How I Use the NotebookLM Slide Deck Generator to Study More Easily

Once again, a new feature is available on Google’s NotebookLM, the AI tool that works like a personal assistant and only references the hardware you provide it. This one is a slide builder, which can be useful if you need to give a presentation quickly, but I use it a little differently to help me remember new information.
Generate a slideshow in NotebookLM
First, you need to know how to generate a deck. If you’re not familiar with NotebookLM, it’s basically like ChatGPT, but instead of pulling answers from the vast Internet, it relies solely on the PDFs, links, videos, and text you enter as resources. This makes it the perfect tool for working on a specific project or studying for a course, since you don’t run the risk of being inadvertently misled by a random, unrelated source.

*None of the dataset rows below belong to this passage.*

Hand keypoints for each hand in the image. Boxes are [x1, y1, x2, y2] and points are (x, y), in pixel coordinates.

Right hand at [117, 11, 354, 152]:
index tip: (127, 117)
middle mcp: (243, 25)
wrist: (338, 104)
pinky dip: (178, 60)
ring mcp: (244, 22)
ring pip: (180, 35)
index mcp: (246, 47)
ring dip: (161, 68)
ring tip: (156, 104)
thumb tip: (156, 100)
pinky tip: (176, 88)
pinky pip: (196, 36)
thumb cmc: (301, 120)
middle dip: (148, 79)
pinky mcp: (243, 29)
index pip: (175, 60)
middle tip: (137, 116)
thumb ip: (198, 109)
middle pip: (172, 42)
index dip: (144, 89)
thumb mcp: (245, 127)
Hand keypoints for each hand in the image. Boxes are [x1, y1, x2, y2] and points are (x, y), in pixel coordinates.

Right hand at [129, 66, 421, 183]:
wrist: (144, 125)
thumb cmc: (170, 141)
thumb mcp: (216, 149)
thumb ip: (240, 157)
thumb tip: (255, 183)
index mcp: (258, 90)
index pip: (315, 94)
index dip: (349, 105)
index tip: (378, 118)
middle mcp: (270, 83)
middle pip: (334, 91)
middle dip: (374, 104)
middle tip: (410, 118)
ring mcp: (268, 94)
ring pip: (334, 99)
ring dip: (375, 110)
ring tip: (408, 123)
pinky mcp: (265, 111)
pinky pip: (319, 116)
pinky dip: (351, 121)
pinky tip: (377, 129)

You can use the chatbot functionality as you would with ChatGPT, asking questions and getting summaries of your documents. You can also automatically generate flashcards, videos, infographics, mind maps, fake podcasts and much more.

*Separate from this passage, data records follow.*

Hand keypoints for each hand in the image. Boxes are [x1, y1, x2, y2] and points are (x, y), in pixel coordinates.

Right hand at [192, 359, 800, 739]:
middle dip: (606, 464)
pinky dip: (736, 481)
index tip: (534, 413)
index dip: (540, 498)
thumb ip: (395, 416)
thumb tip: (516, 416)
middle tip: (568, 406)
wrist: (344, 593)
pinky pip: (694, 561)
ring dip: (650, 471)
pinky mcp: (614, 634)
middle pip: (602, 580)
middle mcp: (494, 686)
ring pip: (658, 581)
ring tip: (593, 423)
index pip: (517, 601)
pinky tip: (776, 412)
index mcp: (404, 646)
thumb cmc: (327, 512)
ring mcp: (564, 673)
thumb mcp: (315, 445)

To generate slides, it’s the same process you would follow to create them: in the left panel, select all the sources you want the tool to extract from. In the right panel, select Slide deck of the menu. After a few minutes, you will get slides that you can download in PDF format, just like downloading a PowerPoint, and you can upload them to Google Slides or PowerPoint to create a simple presentation.
What do you think of it so far?
Why I love NotebookLM’s slide presentation feature
I’ve mentioned before that while I love NotebookLM and use it every day for work and personal activities, I can’t stand its app. It just doesn’t work as well as the browser version, which is a shame because the browser version works SO GOOD. I pretty much ignore the app and don’t use NotebookLM on mobile or, when I do, I use my mobile browser to access it, which we all know is an annoying workaround that never really translates to a smaller screen.
Credit: Google/Lindsey Ellefson
However, with the PDF slide, I get a ready-to-use study guide complete with visuals, which I can send to myself via iMessage and study on the go. When I generate my own study materials without NotebookLM, I almost always do it in Google Slides, then download the full PDF and review the slides like a giant study guide, so this new feature makes a lot of work easier for me.